C’est pourquoi le Christ a donné son corps et son sang. Le corps, c’est le but, le sang, c’est le moyen. Vous le savez, vous êtes le corps du Christ, vous qui partagez la Parole et le pain de Vie, vous qui écoutez l’Évangile pour le mettre en pratique, vous qui vous aimez les uns les autres comme le Christ vous a aimés. Si vous êtes dignes du nom de chrétiens que vous portez, vous êtes l’Église du Christ. Et l’Église est l’avenir de l’humanité. Si le Fils de Dieu a versé son sang sur la croix, c’était afin de sauver tous les enfants de Dieu dispersés et de les rassembler dans l’unité. Tous les fils d’Israël, d’abord, et ensuite toutes les nations. L’hostie consacrée, véritablement le corps du Christ, est l’image du corps que nous formons et que nous sommes appelés à former avec tous les hommes de bonne volonté. Elle est aussi l’image de chacun de nous, de toute âme sauvée et purifiée par le Christ. Car le but est tout autant de conformer parfaitement chaque disciple au Christ que de réaliser une communauté de tous les disciples dans l’amour mutuel. Mais pour cela, il n’est pas d’autre moyen que le pardon et la conversion. Le pardon que nous obtient le Christ par son sang, et la conversion à laquelle nous sommes appelés en action de grâce pour ce don inestimable.
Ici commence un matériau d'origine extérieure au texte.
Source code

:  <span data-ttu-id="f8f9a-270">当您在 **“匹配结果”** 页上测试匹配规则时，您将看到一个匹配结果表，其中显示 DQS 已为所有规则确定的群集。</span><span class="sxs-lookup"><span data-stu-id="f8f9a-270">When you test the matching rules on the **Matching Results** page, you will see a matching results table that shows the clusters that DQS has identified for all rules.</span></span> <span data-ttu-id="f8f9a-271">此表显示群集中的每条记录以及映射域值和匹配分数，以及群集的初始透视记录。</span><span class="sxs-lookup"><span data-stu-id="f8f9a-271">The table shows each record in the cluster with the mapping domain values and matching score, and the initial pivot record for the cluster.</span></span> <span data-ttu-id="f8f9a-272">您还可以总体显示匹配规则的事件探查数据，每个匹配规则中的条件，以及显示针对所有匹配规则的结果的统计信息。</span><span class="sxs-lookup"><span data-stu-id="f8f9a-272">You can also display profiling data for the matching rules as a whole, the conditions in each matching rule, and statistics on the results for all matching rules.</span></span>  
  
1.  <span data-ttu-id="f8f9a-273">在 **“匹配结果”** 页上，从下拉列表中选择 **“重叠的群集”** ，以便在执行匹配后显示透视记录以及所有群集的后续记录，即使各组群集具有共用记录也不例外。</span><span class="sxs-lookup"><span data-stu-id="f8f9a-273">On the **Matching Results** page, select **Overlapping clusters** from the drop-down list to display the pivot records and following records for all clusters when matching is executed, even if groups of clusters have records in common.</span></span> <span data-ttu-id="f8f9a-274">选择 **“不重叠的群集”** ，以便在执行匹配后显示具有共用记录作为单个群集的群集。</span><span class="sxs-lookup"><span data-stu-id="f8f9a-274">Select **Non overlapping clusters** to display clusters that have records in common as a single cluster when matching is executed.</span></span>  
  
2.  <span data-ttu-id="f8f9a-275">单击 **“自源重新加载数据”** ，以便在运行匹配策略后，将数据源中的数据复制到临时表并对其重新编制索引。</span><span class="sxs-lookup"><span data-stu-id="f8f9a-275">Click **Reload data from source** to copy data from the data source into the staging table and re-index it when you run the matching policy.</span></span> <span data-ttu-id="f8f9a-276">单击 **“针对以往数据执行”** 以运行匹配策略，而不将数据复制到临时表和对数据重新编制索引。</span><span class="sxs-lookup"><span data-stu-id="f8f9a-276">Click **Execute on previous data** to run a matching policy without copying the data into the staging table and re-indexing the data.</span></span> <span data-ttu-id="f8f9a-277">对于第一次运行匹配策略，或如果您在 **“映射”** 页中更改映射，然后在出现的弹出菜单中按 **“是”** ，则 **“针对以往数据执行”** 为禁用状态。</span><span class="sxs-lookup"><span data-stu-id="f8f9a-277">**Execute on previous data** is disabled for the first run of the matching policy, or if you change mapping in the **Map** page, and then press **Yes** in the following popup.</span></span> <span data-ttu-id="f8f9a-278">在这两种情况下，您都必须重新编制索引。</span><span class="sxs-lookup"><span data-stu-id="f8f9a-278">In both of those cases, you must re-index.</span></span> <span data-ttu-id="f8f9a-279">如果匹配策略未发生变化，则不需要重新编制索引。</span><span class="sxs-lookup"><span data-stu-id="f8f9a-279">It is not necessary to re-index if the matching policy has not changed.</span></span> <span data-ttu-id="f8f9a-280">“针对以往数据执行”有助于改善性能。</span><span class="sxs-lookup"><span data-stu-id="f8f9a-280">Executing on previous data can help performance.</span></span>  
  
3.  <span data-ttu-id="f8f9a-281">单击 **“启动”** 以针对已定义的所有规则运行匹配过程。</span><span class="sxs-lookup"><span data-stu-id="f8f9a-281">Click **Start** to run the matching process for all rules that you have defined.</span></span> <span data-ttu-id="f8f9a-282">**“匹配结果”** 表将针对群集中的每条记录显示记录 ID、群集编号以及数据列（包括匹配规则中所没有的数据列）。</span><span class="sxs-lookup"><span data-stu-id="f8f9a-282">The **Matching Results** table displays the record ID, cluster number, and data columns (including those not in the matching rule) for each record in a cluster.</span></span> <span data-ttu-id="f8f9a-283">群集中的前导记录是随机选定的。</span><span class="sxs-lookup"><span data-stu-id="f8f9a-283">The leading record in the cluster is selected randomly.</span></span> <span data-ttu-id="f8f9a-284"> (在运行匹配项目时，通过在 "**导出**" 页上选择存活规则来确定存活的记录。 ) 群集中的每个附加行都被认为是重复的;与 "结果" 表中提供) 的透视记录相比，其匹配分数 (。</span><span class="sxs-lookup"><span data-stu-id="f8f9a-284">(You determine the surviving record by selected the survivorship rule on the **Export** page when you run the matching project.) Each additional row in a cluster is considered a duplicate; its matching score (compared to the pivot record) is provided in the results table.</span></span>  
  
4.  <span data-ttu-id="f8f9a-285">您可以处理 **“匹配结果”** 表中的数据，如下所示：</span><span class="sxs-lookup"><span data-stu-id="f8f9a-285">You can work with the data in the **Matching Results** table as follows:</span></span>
Le sang du Christ est donc le moyen de réaliser son corps, en chacun de nous et par l’union de nous tous dans la vérité et l’amour. Pourquoi a-t-il fallu un tel moyen, pourquoi fallait-il que le Christ souffre et meure ainsi, de façon si atroce et ignominieuse ? Cette question nous hantera jusqu’à sa venue en gloire. En attendant, Dieu ne désire pas la mort et la souffrance des siens, pas plus que celles d’aucun homme. Ce qu’il veut, c’est que nous nous détournions du péché et que nous vivions.

La conversion, chers amis, n’est pas sans efforts, ni sans douleurs. Mais, ce martyre-là, à la différence du martyre sanglant, on ne peut en être dispensé. Si le Christ a versé son sang, c’était pour que nous renoncions à nos injustices et à toutes nos violences, quoi qu’il nous en coûte. Chers enfants, communier, c’est recevoir le Corps et le Sang du Christ, même si l’on ne vous donne que l’hostie. C’est donc vous engager à vivre courageusement le combat de l’Évangile en recevant le pain qui vous en donnera la force. Donner son sang pour une bonne cause, c’est bien. Mais offrir à Dieu le sacrifice d’action de grâce d’une vie digne d’être nommée chrétienne, c’est merveilleux pour tout le monde.